• _Records for this exercise_
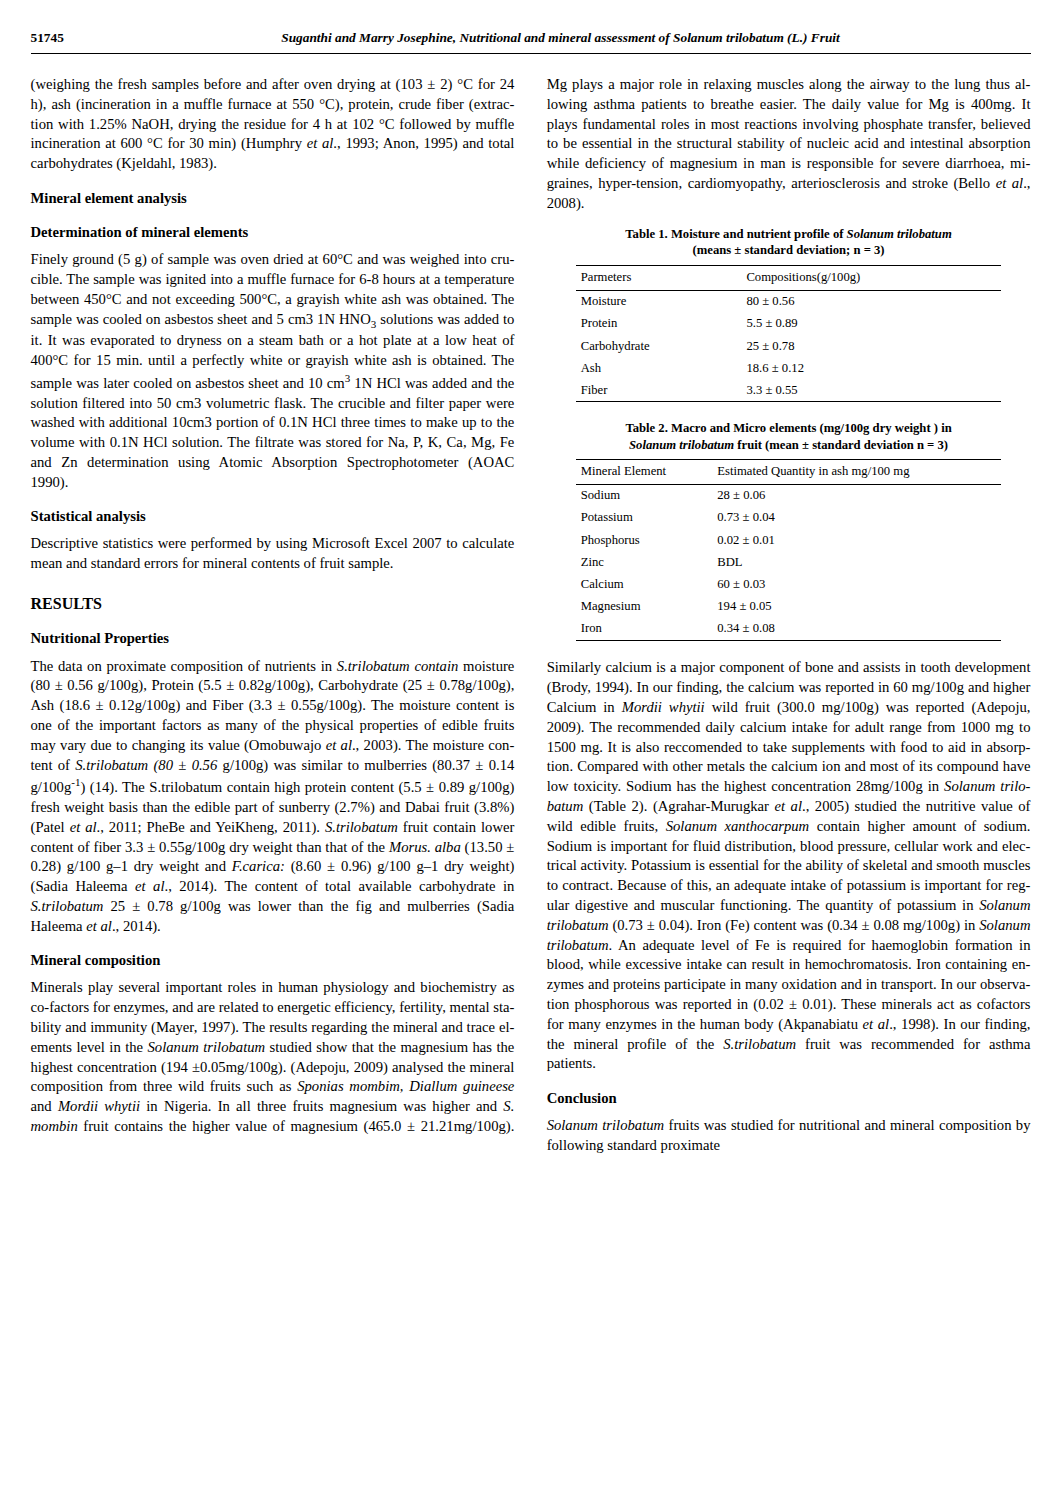51745 Suganthi and Marry Josephine, Nutritional and mineral assessment of Solanum trilobatum (L.) Fruit
(weighing the fresh samples before and after oven drying at (103 ± 2) °C for 24 h), ash (incineration in a muffle furnace at 550 °C), protein, crude fiber (extraction with 1.25% NaOH, drying the residue for 4 h at 102 °C followed by muffle incineration at 600 °C for 30 min) (Humphry et al., 1993; Anon, 1995) and total carbohydrates (Kjeldahl, 1983).
Mineral element analysis
Determination of mineral elements
Finely ground (5 g) of sample was oven dried at 60°C and was weighed into crucible. The sample was ignited into a muffle furnace for 6-8 hours at a temperature between 450°C and not exceeding 500°C, a grayish white ash was obtained. The sample was cooled on asbestos sheet and 5 cm3 1N HNO3 solutions was added to it. It was evaporated to dryness on a steam bath or a hot plate at a low heat of 400°C for 15 min. until a perfectly white or grayish white ash is obtained. The sample was later cooled on asbestos sheet and 10 cm3 1N HCl was added and the solution filtered into 50 cm3 volumetric flask. The crucible and filter paper were washed with additional 10cm3 portion of 0.1N HCl three times to make up to the volume with 0.1N HCl solution. The filtrate was stored for Na, P, K, Ca, Mg, Fe and Zn determination using Atomic Absorption Spectrophotometer (AOAC 1990).
Statistical analysis
Descriptive statistics were performed by using Microsoft Excel 2007 to calculate mean and standard errors for mineral contents of fruit sample.
RESULTS
Nutritional Properties
The data on proximate composition of nutrients in S.trilobatum contain moisture (80 ± 0.56 g/100g), Protein (5.5 ± 0.82g/100g), Carbohydrate (25 ± 0.78g/100g), Ash (18.6 ± 0.12g/100g) and Fiber (3.3 ± 0.55g/100g). The moisture content is one of the important factors as many of the physical properties of edible fruits may vary due to changing its value (Omobuwajo et al., 2003). The moisture content of S.trilobatum (80 ± 0.56 g/100g) was similar to mulberries (80.37 ± 0.14 g/100g-1) (14). The S.trilobatum contain high protein content (5.5 ± 0.89 g/100g) fresh weight basis than the edible part of sunberry (2.7%) and Dabai fruit (3.8%) (Patel et al., 2011; PheBe and YeiKheng, 2011). S.trilobatum fruit contain lower content of fiber 3.3 ± 0.55g/100g dry weight than that of the Morus. alba (13.50 ± 0.28) g/100 g–1 dry weight and F.carica: (8.60 ± 0.96) g/100 g–1 dry weight) (Sadia Haleema et al., 2014). The content of total available carbohydrate in S.trilobatum 25 ± 0.78 g/100g was lower than the fig and mulberries (Sadia Haleema et al., 2014).
Mineral composition
Minerals play several important roles in human physiology and biochemistry as co-factors for enzymes, and are related to energetic efficiency, fertility, mental stability and immunity (Mayer, 1997). The results regarding the mineral and trace elements level in the Solanum trilobatum studied show that the magnesium has the highest concentration (194 ±0.05mg/100g). (Adepoju, 2009) analysed the mineral composition from three wild fruits such as Sponias mombim, Diallum guineese and Mordii whytii in Nigeria. In all three fruits magnesium was higher and S. mombin fruit contains the higher value of magnesium (465.0 ± 21.21mg/100g). Mg plays a major role in relaxing muscles along the airway to the lung thus allowing asthma patients to breathe easier. The daily value for Mg is 400mg. It plays fundamental roles in most reactions involving phosphate transfer, believed to be essential in the structural stability of nucleic acid and intestinal absorption while deficiency of magnesium in man is responsible for severe diarrhoea, migraines, hyper-tension, cardiomyopathy, arteriosclerosis and stroke (Bello et al., 2008).
Table 1. Moisture and nutrient profile of Solanum trilobatum (means ± standard deviation; n = 3)
| Parmeters | Compositions(g/100g) |
| --- | --- |
| Moisture | 80 ± 0.56 |
| Protein | 5.5 ± 0.89 |
| Carbohydrate | 25 ± 0.78 |
| Ash | 18.6 ± 0.12 |
| Fiber | 3.3 ± 0.55 |
Table 2. Macro and Micro elements (mg/100g dry weight ) in Solanum trilobatum fruit (mean ± standard deviation n = 3)
| Mineral Element | Estimated Quantity in ash mg/100 mg |
| --- | --- |
| Sodium | 28 ± 0.06 |
| Potassium | 0.73 ± 0.04 |
| Phosphorus | 0.02 ± 0.01 |
| Zinc | BDL |
| Calcium | 60 ± 0.03 |
| Magnesium | 194 ± 0.05 |
| Iron | 0.34 ± 0.08 |
Similarly calcium is a major component of bone and assists in tooth development (Brody, 1994). In our finding, the calcium was reported in 60 mg/100g and higher Calcium in Mordii whytii wild fruit (300.0 mg/100g) was reported (Adepoju, 2009). The recommended daily calcium intake for adult range from 1000 mg to 1500 mg. It is also reccomended to take supplements with food to aid in absorption. Compared with other metals the calcium ion and most of its compound have low toxicity. Sodium has the highest concentration 28mg/100g in Solanum trilobatum (Table 2). (Agrahar-Murugkar et al., 2005) studied the nutritive value of wild edible fruits, Solanum xanthocarpum contain higher amount of sodium. Sodium is important for fluid distribution, blood pressure, cellular work and electrical activity. Potassium is essential for the ability of skeletal and smooth muscles to contract. Because of this, an adequate intake of potassium is important for regular digestive and muscular functioning. The quantity of potassium in Solanum trilobatum (0.73 ± 0.04). Iron (Fe) content was (0.34 ± 0.08 mg/100g) in Solanum trilobatum. An adequate level of Fe is required for haemoglobin formation in blood, while excessive intake can result in hemochromatosis. Iron containing enzymes and proteins participate in many oxidation and in transport. In our observation phosphorous was reported in (0.02 ± 0.01). These minerals act as cofactors for many enzymes in the human body (Akpanabiatu et al., 1998). In our finding, the mineral profile of the S.trilobatum fruit was recommended for asthma patients.
Conclusion
Solanum trilobatum fruits was studied for nutritional and mineral composition by following standard proximate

• _Problem details_
Reproduce the listing word for word and omit its pictures.

• _Answer_
51745 Suganthi and Marry Josephine, Nutritional and mineral assessment of Solanum trilobatum (L.) Fruit
(weighing the fresh samples before and after oven drying at (103 ± 2) °C for 24 h), ash (incineration in a muffle furnace at 550 °C), protein, crude fiber (extraction with 1.25% NaOH, drying the residue for 4 h at 102 °C followed by muffle incineration at 600 °C for 30 min) (Humphry et al., 1993; Anon, 1995) and total carbohydrates (Kjeldahl, 1983).
Mineral element analysis
Determination of mineral elements
Finely ground (5 g) of sample was oven dried at 60°C and was weighed into crucible. The sample was ignited into a muffle furnace for 6-8 hours at a temperature between 450°C and not exceeding 500°C, a grayish white ash was obtained. The sample was cooled on asbestos sheet and 5 cm3 1N HNO3 solutions was added to it. It was evaporated to dryness on a steam bath or a hot plate at a low heat of 400°C for 15 min. until a perfectly white or grayish white ash is obtained. The sample was later cooled on asbestos sheet and 10 cm3 1N HCl was added and the solution filtered into 50 cm3 volumetric flask. The crucible and filter paper were washed with additional 10cm3 portion of 0.1N HCl three times to make up to the volume with 0.1N HCl solution. The filtrate was stored for Na, P, K, Ca, Mg, Fe and Zn determination using Atomic Absorption Spectrophotometer (AOAC 1990).
Statistical analysis
Descriptive statistics were performed by using Microsoft Excel 2007 to calculate mean and standard errors for mineral contents of fruit sample.
RESULTS
Nutritional Properties
The data on proximate composition of nutrients in S.trilobatum contain moisture (80 ± 0.56 g/100g), Protein (5.5 ± 0.82g/100g), Carbohydrate (25 ± 0.78g/100g), Ash (18.6 ± 0.12g/100g) and Fiber (3.3 ± 0.55g/100g). The moisture content is one of the important factors as many of the physical properties of edible fruits may vary due to changing its value (Omobuwajo et al., 2003). The moisture content of S.trilobatum (80 ± 0.56 g/100g) was similar to mulberries (80.37 ± 0.14 g/100g-1) (14). The S.trilobatum contain high protein content (5.5 ± 0.89 g/100g) fresh weight basis than the edible part of sunberry (2.7%) and Dabai fruit (3.8%) (Patel et al., 2011; PheBe and YeiKheng, 2011). S.trilobatum fruit contain lower content of fiber 3.3 ± 0.55g/100g dry weight than that of the Morus. alba (13.50 ± 0.28) g/100 g–1 dry weight and F.carica: (8.60 ± 0.96) g/100 g–1 dry weight) (Sadia Haleema et al., 2014). The content of total available carbohydrate in S.trilobatum 25 ± 0.78 g/100g was lower than the fig and mulberries (Sadia Haleema et al., 2014).
Mineral composition
Minerals play several important roles in human physiology and biochemistry as co-factors for enzymes, and are related to energetic efficiency, fertility, mental stability and immunity (Mayer, 1997). The results regarding the mineral and trace elements level in the Solanum trilobatum studied show that the magnesium has the highest concentration (194 ±0.05mg/100g). (Adepoju, 2009) analysed the mineral composition from three wild fruits such as Sponias mombim, Diallum guineese and Mordii whytii in Nigeria. In all three fruits magnesium was higher and S. mombin fruit contains the higher value of magnesium (465.0 ± 21.21mg/100g). Mg plays a major role in relaxing muscles along the airway to the lung thus allowing asthma patients to breathe easier. The daily value for Mg is 400mg. It plays fundamental roles in most reactions involving phosphate transfer, believed to be essential in the structural stability of nucleic acid and intestinal absorption while deficiency of magnesium in man is responsible for severe diarrhoea, migraines, hyper-tension, cardiomyopathy, arteriosclerosis and stroke (Bello et al., 2008).
Table 1. Moisture and nutrient profile of Solanum trilobatum (means ± standard deviation; n = 3)
| Parmeters | Compositions(g/100g) |
| --- | --- |
| Moisture | 80 ± 0.56 |
| Protein | 5.5 ± 0.89 |
| Carbohydrate | 25 ± 0.78 |
| Ash | 18.6 ± 0.12 |
| Fiber | 3.3 ± 0.55 |
Table 2. Macro and Micro elements (mg/100g dry weight ) in Solanum trilobatum fruit (mean ± standard deviation n = 3)
| Mineral Element | Estimated Quantity in ash mg/100 mg |
| --- | --- |
| Sodium | 28 ± 0.06 |
| Potassium | 0.73 ± 0.04 |
| Phosphorus | 0.02 ± 0.01 |
| Zinc | BDL |
| Calcium | 60 ± 0.03 |
| Magnesium | 194 ± 0.05 |
| Iron | 0.34 ± 0.08 |
Similarly calcium is a major component of bone and assists in tooth development (Brody, 1994). In our finding, the calcium was reported in 60 mg/100g and higher Calcium in Mordii whytii wild fruit (300.0 mg/100g) was reported (Adepoju, 2009). The recommended daily calcium intake for adult range from 1000 mg to 1500 mg. It is also reccomended to take supplements with food to aid in absorption. Compared with other metals the calcium ion and most of its compound have low toxicity. Sodium has the highest concentration 28mg/100g in Solanum trilobatum (Table 2). (Agrahar-Murugkar et al., 2005) studied the nutritive value of wild edible fruits, Solanum xanthocarpum contain higher amount of sodium. Sodium is important for fluid distribution, blood pressure, cellular work and electrical activity. Potassium is essential for the ability of skeletal and smooth muscles to contract. Because of this, an adequate intake of potassium is important for regular digestive and muscular functioning. The quantity of potassium in Solanum trilobatum (0.73 ± 0.04). Iron (Fe) content was (0.34 ± 0.08 mg/100g) in Solanum trilobatum. An adequate level of Fe is required for haemoglobin formation in blood, while excessive intake can result in hemochromatosis. Iron containing enzymes and proteins participate in many oxidation and in transport. In our observation phosphorous was reported in (0.02 ± 0.01). These minerals act as cofactors for many enzymes in the human body (Akpanabiatu et al., 1998). In our finding, the mineral profile of the S.trilobatum fruit was recommended for asthma patients.
Conclusion
Solanum trilobatum fruits was studied for nutritional and mineral composition by following standard proximate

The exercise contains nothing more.